Beitragvon vlindertje » Do 7. Mai 2015, 20:15

Mai 2015

Stand: 7ter des Monats

Was mein trennen von Dingen angeht: ich hatte mir ja vorgenommen, mich von 10 Dingen täglich über einen Zeitraum von 60 Tagen zu trennen. Mal ging es leichter, mal schwerer von der Hand. Mit dem Resultat bin ich zufrieden, wenn ich auhc das Zeil nicht ganz erreicht und meine wundervoll geführte Strichliste verschwunden ist. Immerhin kann ich 550 Dinge angeben, wenn ich gefragt werde, ob ich es geschafft habe, mich von 600 Dingen zu trennen. Ein Ergebnis mit dem ich zufrieden bin, denn dann kam der Umzug dazwischen. Jetzt, wenn es an das Einräumen und Platz finden geht, wird das Sich-von-Dingen-trennen sicher weiter gehen.
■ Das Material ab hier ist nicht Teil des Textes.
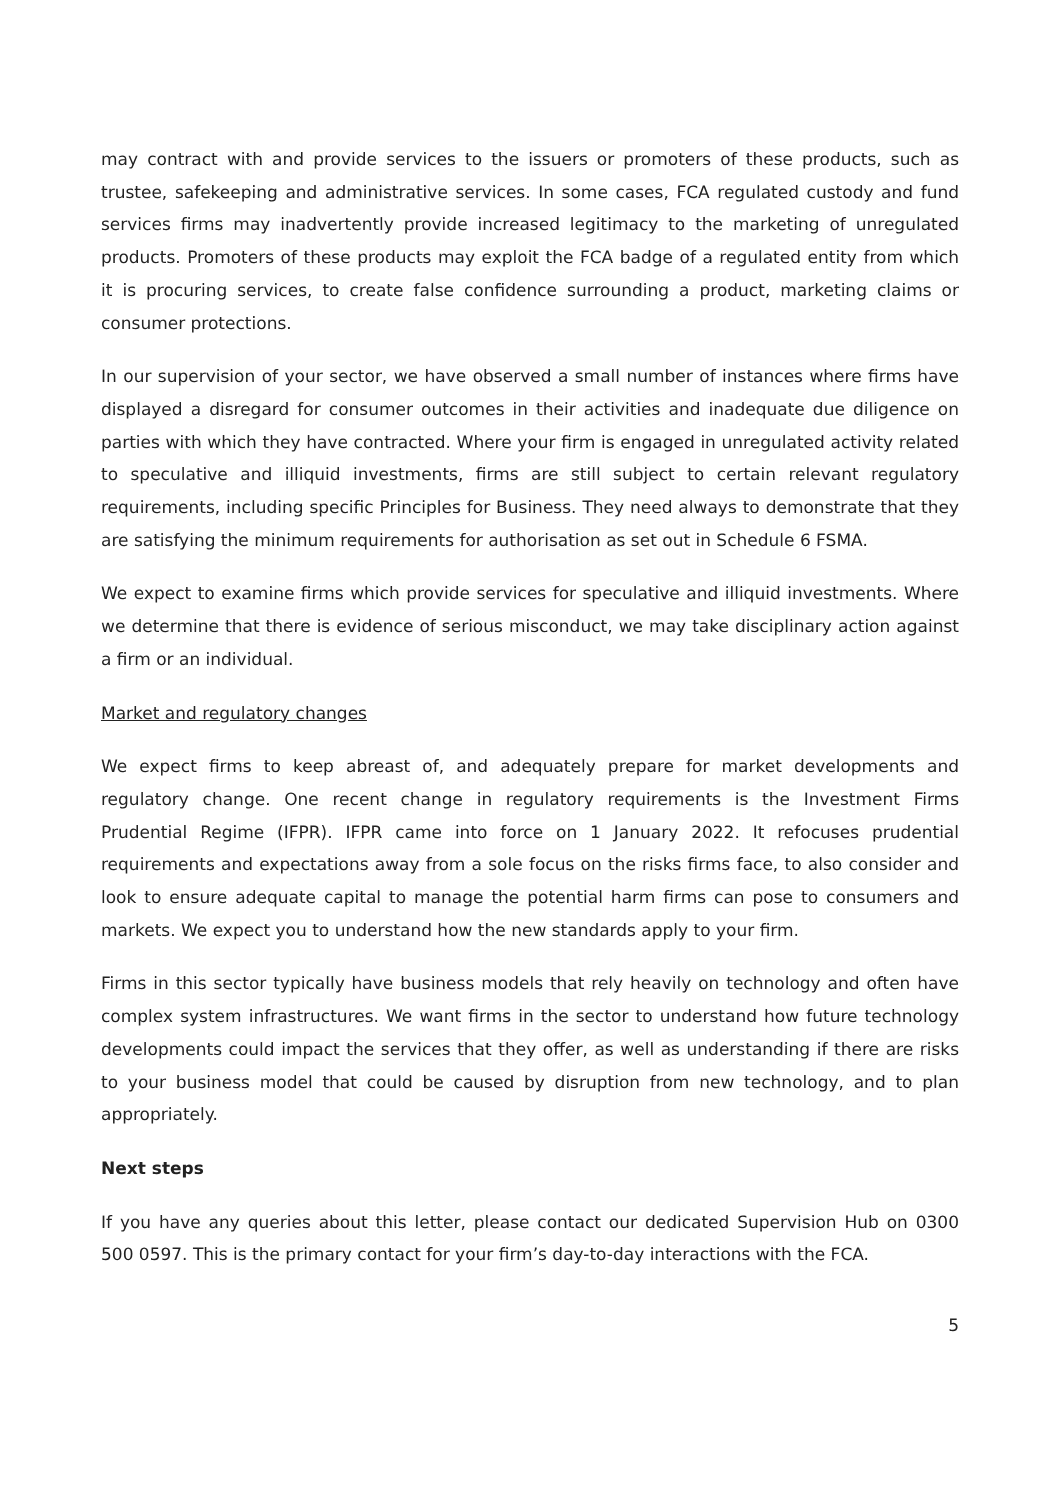may contract with and provide services to the issuers or promoters of these products, such as trustee, safekeeping and administrative services. In some cases, FCA regulated custody and fund services firms may inadvertently provide increased legitimacy to the marketing of unregulated products. Promoters of these products may exploit the FCA badge of a regulated entity from which it is procuring services, to create false confidence surrounding a product, marketing claims or consumer protections.
In our supervision of your sector, we have observed a small number of instances where firms have displayed a disregard for consumer outcomes in their activities and inadequate due diligence on parties with which they have contracted. Where your firm is engaged in unregulated activity related to speculative and illiquid investments, firms are still subject to certain relevant regulatory requirements, including specific Principles for Business. They need always to demonstrate that they are satisfying the minimum requirements for authorisation as set out in Schedule 6 FSMA.
We expect to examine firms which provide services for speculative and illiquid investments. Where we determine that there is evidence of serious misconduct, we may take disciplinary action against a firm or an individual.
Market and regulatory changes
We expect firms to keep abreast of, and adequately prepare for market developments and regulatory change. One recent change in regulatory requirements is the Investment Firms Prudential Regime (IFPR). IFPR came into force on 1 January 2022. It refocuses prudential requirements and expectations away from a sole focus on the risks firms face, to also consider and look to ensure adequate capital to manage the potential harm firms can pose to consumers and markets. We expect you to understand how the new standards apply to your firm.
Firms in this sector typically have business models that rely heavily on technology and often have complex system infrastructures. We want firms in the sector to understand how future technology developments could impact the services that they offer, as well as understanding if there are risks to your business model that could be caused by disruption from new technology, and to plan appropriately.
Next steps
If you have any queries about this letter, please contact our dedicated Supervision Hub on 0300 500 0597. This is the primary contact for your firm’s day-to-day interactions with the FCA.
5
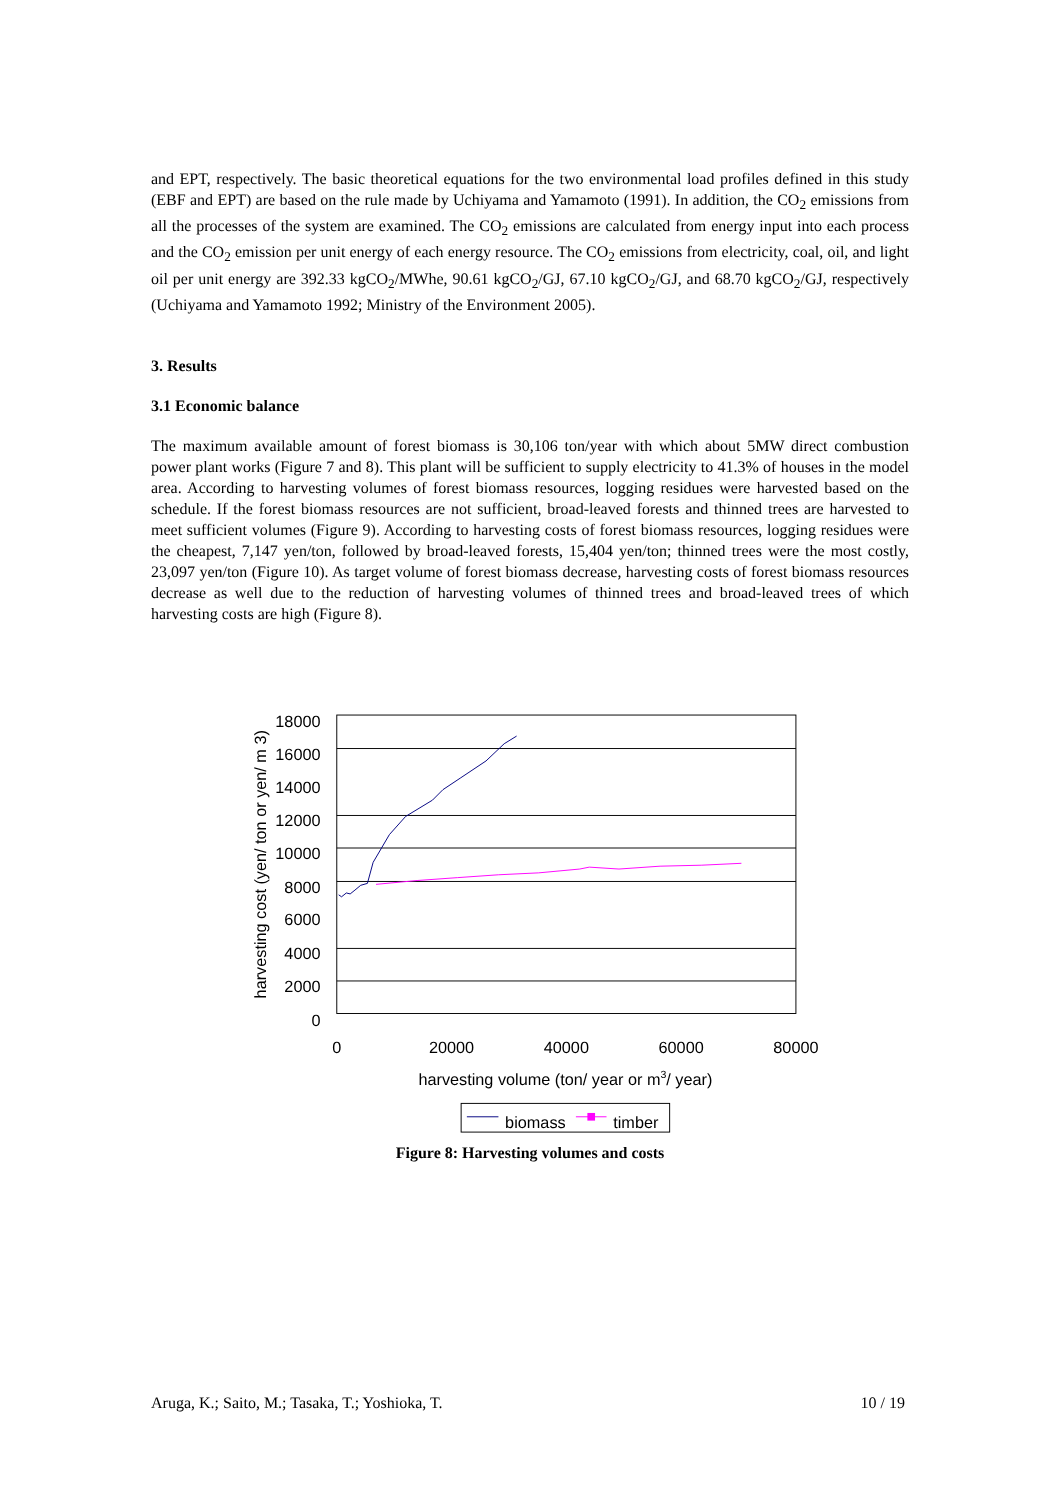and EPT, respectively. The basic theoretical equations for the two environmental load profiles defined in this study (EBF and EPT) are based on the rule made by Uchiyama and Yamamoto (1991). In addition, the CO<sub>2</sub> emissions from all the processes of the system are examined. The CO<sub>2</sub> emissions are calculated from energy input into each process and the CO<sub>2</sub> emission per unit energy of each energy resource. The CO<sub>2</sub> emissions from electricity, coal, oil, and light oil per unit energy are 392.33 kgCO<sub>2</sub>/MWhe, 90.61 kgCO<sub>2</sub>/GJ, 67.10 kgCO<sub>2</sub>/GJ, and 68.70 kgCO<sub>2</sub>/GJ, respectively (Uchiyama and Yamamoto 1992; Ministry of the Environment 2005).
3. Results
3.1 Economic balance
The maximum available amount of forest biomass is 30,106 ton/year with which about 5MW direct combustion power plant works (Figure 7 and 8). This plant will be sufficient to supply electricity to 41.3% of houses in the model area. According to harvesting volumes of forest biomass resources, logging residues were harvested based on the schedule. If the forest biomass resources are not sufficient, broad-leaved forests and thinned trees are harvested to meet sufficient volumes (Figure 9). According to harvesting costs of forest biomass resources, logging residues were the cheapest, 7,147 yen/ton, followed by broad-leaved forests, 15,404 yen/ton; thinned trees were the most costly, 23,097 yen/ton (Figure 10). As target volume of forest biomass decrease, harvesting costs of forest biomass resources decrease as well due to the reduction of harvesting volumes of thinned trees and broad-leaved trees of which harvesting costs are high (Figure 8).
18000
16000
14000
12000
10000
8000
6000
4000
2000
0
0
20000
40000
60000
80000
harvesting volume (ton/ year or m3/ year)
harvesting cost (yen/ ton or yen/ m 3)
biomass
timber
Figure 8: Harvesting volumes and costs
Aruga, K.; Saito, M.; Tasaka, T.; Yoshioka, T. 10 / 19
Zu meinen anderen Versuch, mein Leben umzugestalten, achte ich in letzter Zeit sehr darauf, wenn möglich auf "vegan" umzusteigen. Ich schau auch auf fairen Handel (GOTS) und natürlich ob es "Bio" ist. Manche meinen es sein einfach das Gleiche nur teurer. Ich denke, so einfach kann man es sich auch nicht machen. Es gibt schließlich fest stehende Richtlinien und Siegel - alles Dinge, die geprüft werden und die der Herstelle nicht "einfach mal so" draufpappen kann. Was es mir bringt? Nun, ich fühle mich besser, schätze es mehr und glaube durch mein Kaufverhalten die Welt ein kleines bischen besser und gerechter werden zu lassen.

Ich weiß, ich kann nicht viel tun, aber ich kann versuchen daß zu tun, was ich kann.

Erstes Gemüse baue ich nun auch auf meinem Balkon an. Ich muß noch viel lernen, aber es ist ein kleiner Anfang.